So roughly the Cory Report goes like this:
The RUC, Army, Prison Service and MI5 are all guilty of letting murderers
run riot, and elements in the army even arranged it.
At the same time all these agencies were charged with trying to keep murder
off the streets.
Now there will be full public inquiries into each of four murders, and the
next instalment in this sorry tale awaits somewhere down the line.
In the meantime we can entertain ourselves with the full version of the
Cory Report.
I've seen a copy and everything in it is familiar, until you hit parts like
this:
".............................................................................."
And there's page after page of that, whatever that means.
First I thought it was a newly discovered language, because you never know
when they'll pop up in Ulster.
But now I realise that it's the same old government censorship which has
stood, like the reaper, breathing over every written word in Northern
Ireland for a generation.
The situation we're in is that by the time any line is drawn under the
slayings of Finucane, Nelson, Wright and Hamill, their four families will
be wondering what really did happen to their great grandpa or grandma.
The truth may well one day be there for all to see, but at the moment it's
playing a long game of hide and seek.
And the place it's hiding is behind the clock.
When you think about it, time is the greatest censor of them all.
Because eventually passions die off, political debate moves on and society
changes.
I bet you £40 the government is quietly delighted at all these inquiry
demands.
The easiest way to shake off so much blame and claim is to go through every
single rigorously accurate and massively slow formal channel.
This not only passes the poison chalice onto a later incumbent at Number
10, but it also means that by the time the Ulster public get to read about
what really went on in their own society, we'll virtually all be sitting at
home with deaf aids, barely able to hear the telly from the toilet.
To be honest, when all this is said and done, we'll be none the wiser
anyway.
We can already take a guess at what went on, who did it and why.
It turns some people's stomachs to different degrees, but it's hardly
shocking anymore.
The only real argument left to be had about it all is political, about the
rights and wrongs of it, and each case has its own thorny issues beyond the
fact of murder itself.
No inquiry can or will ever settle all those squabbles and there will never
be full satisfaction on any side in this whole thing.
Do you think Mrs Finucane will ever crack a smile on telly? Will David
Wright ever say 'fair enough, sure he was a wrong'un anyway.'? Not a
mission.
But, when all's said and done, I'll still be annoyed at:
".............................................................................."
I don't believe for one second that every one of those dots have been put
in place, as the government claims, to protect people who might be at risk.

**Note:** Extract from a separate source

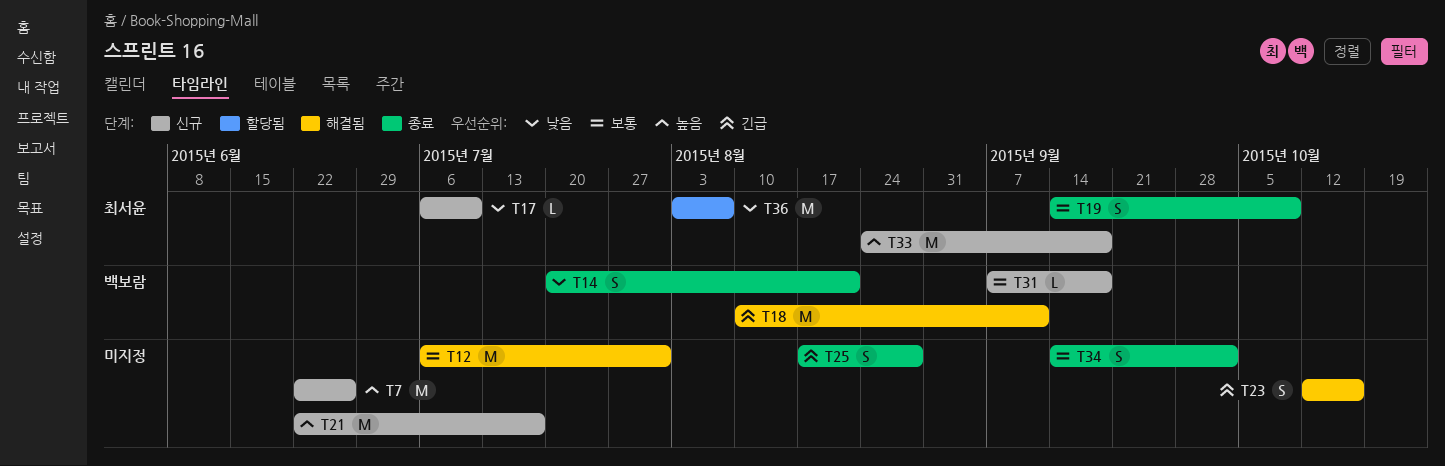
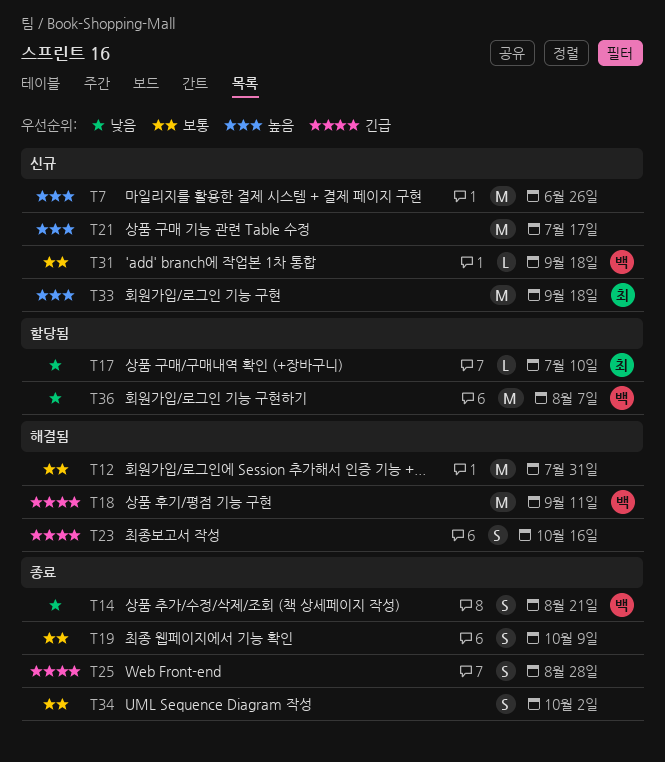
T17, status: 신규 -> 할당됨
T19, owner: 최서윤 -> none
T36, owner: 최서윤 -> 백보람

After all, it's the government itself which is absolutely convinced the
Troubles are over and the ceasefires have more stamina than Des O'Connor.
What those dots mask are things which the likes of Special Branch and
military top brass don't want us to see for lots of other reasons than
'national security,' and the government has obliged.
And that, I think you'll find, is straightforward censorship.
Time will tell. And it will be a time when Blair is no longer PM and when
fewer people than ever are bothered by the 'dirty war.'
I've nothing else to say about Cory really.
Other than wonder why a retired gentleman of his vintage isn't out enjoying
himself.
When - if - I'm in my seventies and I'm half as healthy, sharp and
well-heeled as him, I'll be out "..................." and
"................" and "................" all over the darn place.